Cao and her colleagues did a cross-sectional epidemiological study, which can be thought of as a snapshot of what a large number of people are doing during a short period of time. That snapshot can show a connection between people's behavior and a given health result, but it can't really show cause-and-effect with certainty.

Cao's team tried to weed out coincidences by taking into account many other reasons the men in the study could have had poor sleep.
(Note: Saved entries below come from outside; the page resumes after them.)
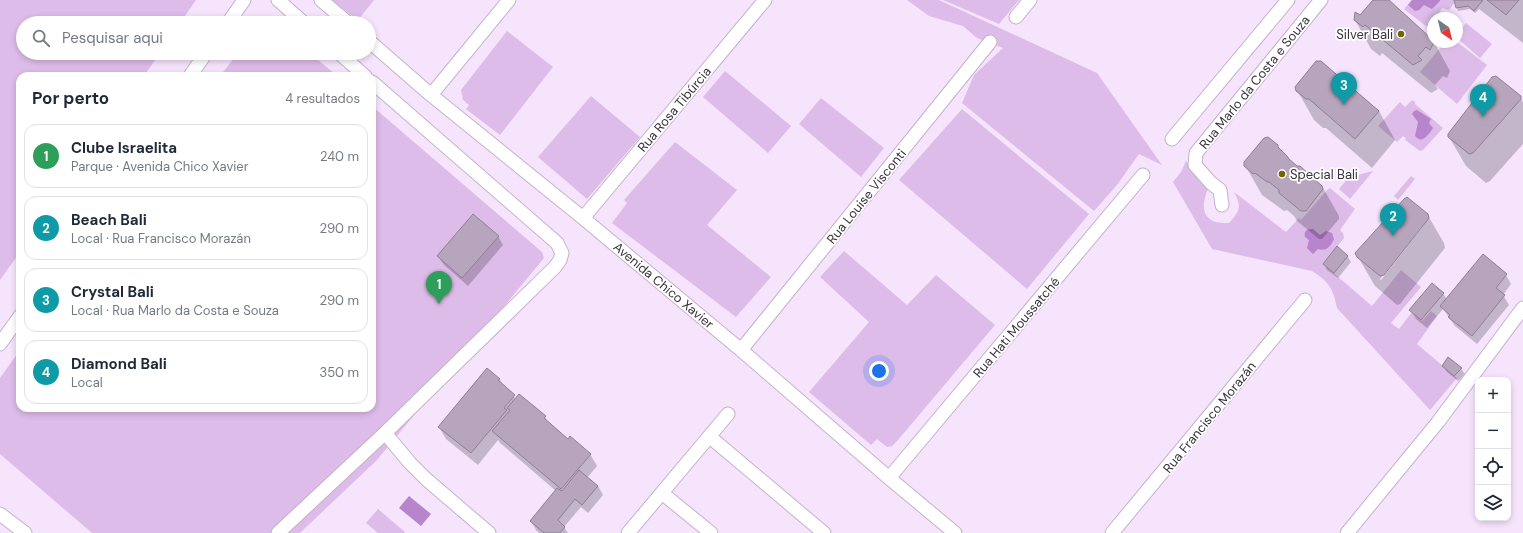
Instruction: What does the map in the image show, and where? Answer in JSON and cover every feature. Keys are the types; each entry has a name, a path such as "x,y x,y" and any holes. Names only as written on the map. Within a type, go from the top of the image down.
{"street":[{"path":"233,16 244,0"},
{"path":"278,0 296,16"},
{"path":"321,0 340,16"},
{"path":"431,95 509,0"},
{"name":"Rua Rosa Tibúrcia","path":"583,218 765,0"},
{"path":"1016,17 1030,0"},
{"name":"Rua Marlo da Costa e Souza","path":"1172,140 1288,0"},
{"name":"Rua Marlo da Costa e Souza","path":"1222,205 1220,190 1211,183 1195,165 1196,153 1321,0"},
{"name":"Rua Louise Visconti","path":"741,350 990,42"},
{"name":"Avenida Chico Xavier","path":"376,47 431,95 583,218 741,350 955,533"},
{"path":"193,72 201,60"},
{"path":"347,60 360,72"},
{"path":"278,533 385,433 555,267 560,260 562,253 557,243 376,85"},
{"name":"Rua Hati Moussatché","path":"889,478 1144,175"},
{"name":"Rua Francisco Morazán","path":"1115,532 1304,300"},
{"path":"1347,533 1438,422 1523,308"},
{"path":"0,344 16,322"},
{"path":"628,533 728,414"},
{"path":"385,433 410,463 426,479 489,533"},
{"path":"710,437 824,533"},
{"path":"662,493 711,533"},
{"path":"0,514 25,533"}],"shaded area":[{"path":"0,0 196,0 185,16 16,16 16,60 155,60 147,72 16,72 16,258 0,280"},
{"path":"331,0 374,0 361,16 353,16"},
{"path":"907,0 939,0 1097,73 1162,165 1139,154 1117,185 1094,211 962,103 974,75 1003,48 977,38 963,26 929,16"},
{"path":"943,0 1019,0 999,24"},
{"path":"1412,0 1457,0 1449,10 1442,8 1440,12 1427,12 1427,27 1404,9"},
{"path":"1412,0 1440,1 1432,9 1424,5 1419,10 1415,11 1408,5"},
{"path":"1466,23 1492,44 1480,58 1463,43 1463,27"},
{"path":"507,31 553,67 500,135 466,109 469,105 463,100 461,90"},
{"path":"1463,47 1487,65 1457,104 1420,72 1440,48 1463,48"},
{"path":"233,60 318,60 332,72 223,72"},
{"path":"725,71 791,126 768,153 703,97"},
{"path":"591,96 640,137 587,199 538,157"},
{"path":"821,98 884,148 861,177 799,124"},
{"path":"1412,100 1443,128 1423,150 1420,151 1405,140 1406,138 1403,136 1397,142 1378,126 1400,102 1405,107"},
{"path":"376,109 542,252 544,258 377,460 300,533 92,533 0,454 0,378 16,356 16,412 376,412"},
{"path":"962,109 1089,214 1027,289 899,180"},
{"path":"1417,110 1431,119 1429,123 1433,128 1423,139 1415,136 1418,122 1412,114"},
{"path":"675,142 737,190 707,225 771,277 736,317 612,223 627,203 624,200"},
{"path":"1186,161 1208,189 1204,202 1204,211 1209,218 1215,222 1229,223 1238,212 1239,205 1234,192 1286,232 1299,218 1301,220 1330,188 1355,209 1340,230 1343,233 1344,238 1323,264 1372,306 1401,270 1421,287 1391,323 1399,329 1412,312 1422,321 1431,311 1437,316 1417,344 1457,378 1430,410 1337,308 1332,290 1318,275 1312,271 1212,249 1173,182 1181,172"},
{"path":"1373,171 1350,199 1339,189 1349,177"},
{"path":"1411,176 1415,179 1398,200 1394,196"},
{"path":"1308,229 1313,229 1320,235 1326,231 1332,233 1334,239 1328,248 1323,250 1318,249 1313,254 1307,248 1309,240 1305,237 1305,233"},
{"path":"844,251 907,305 936,275 995,325 892,446 887,447 877,439 871,445 809,392 869,322 820,277"},
{"path":"409,496 431,514 421,526 399,508"},
{"path":"378,509 405,532 378,533 366,523"}],"building":[{"name":"Silver Bali","path":"1373,0 1389,0 1427,35 1427,48 1426,47 1418,56 1422,60 1413,65 1365,25 1363,27 1354,20 1355,12 1360,15"},
{"path":"1454,0 1483,0 1474,11 1468,6 1456,8"},
{"path":"1487,0 1519,0 1506,15"},
{"path":"1316,61 1321,61 1379,111 1355,139 1309,99 1306,99 1296,91 1295,87"},
{"path":"1496,76 1521,96 1521,99 1473,153 1469,154 1448,137 1448,134 1492,77"},
{"name":"Special Bali","path":"1268,137 1278,145 1278,147 1289,159 1297,166 1300,166 1322,186 1323,189 1306,211 1301,211 1279,193 1279,190 1269,182 1255,173 1253,174 1244,166 1244,162 1264,138"},
{"path":"1407,197 1428,214 1429,218 1384,275 1380,276 1357,257 1355,253"},
{"path":"473,214 499,236 462,278 437,256"},
{"path":"1337,246 1348,256 1334,273 1323,264"},
{"path":"1483,254 1507,274 1496,288 1505,295 1472,336 1448,317 1450,315 1440,306"},
{"path":"1432,283 1444,293 1421,320 1409,310"},
{"path":"1448,357 1462,368 1454,376 1442,366"},
{"path":"487,368 515,395 504,408 507,410 471,453 438,427"},
{"path":"519,394 546,416 544,418 568,439 570,436 591,454 561,489 492,431 510,410 507,408"},
{"path":"579,470 598,486 582,505 575,499 558,520 565,527 560,533 544,533 530,521 557,488 562,491"}],"place":[{"name":"Silver Bali","path":"1401,34"},
{"name":"Crystal Bali","path":"1344,105"},
{"name":"Diamond Bali","path":"1483,117"},
{"name":"Special Bali","path":"1282,174"},
{"name":"Beach Bali","path":"1393,236"},
{"name":"Clube Israelita","path":"439,304"}]}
These included age, waist circumference, energy intake, education, smoking, alcohol intake, physical activity, shift work, depression, diabetes and medication.

These findings were part of a larger study that examined different aspects of men's health. “That means the findings may not apply to women," Cao notes.

Additionally, the researchers' analysis did not differentiate between more healthful fats, like those found in nuts and salmon, and artery-clogging, trans-fat-laden items like fast food and processed meats.

Based on these caveats, you may be wondering if it makes sense to reduce the amount of fat in your diet in order to improve your sleep.

Even though Cao's findings don't guarantee that you'll sleep better if you trim your fat intake, it's a reasonable bet. “Everyone knows that diet has an important effect on health," she told the New York Times. “Extremely high fat intake is not good for sleep. So the key message here is to eat healthy."

And, if your sleep improves, consider it a bonus.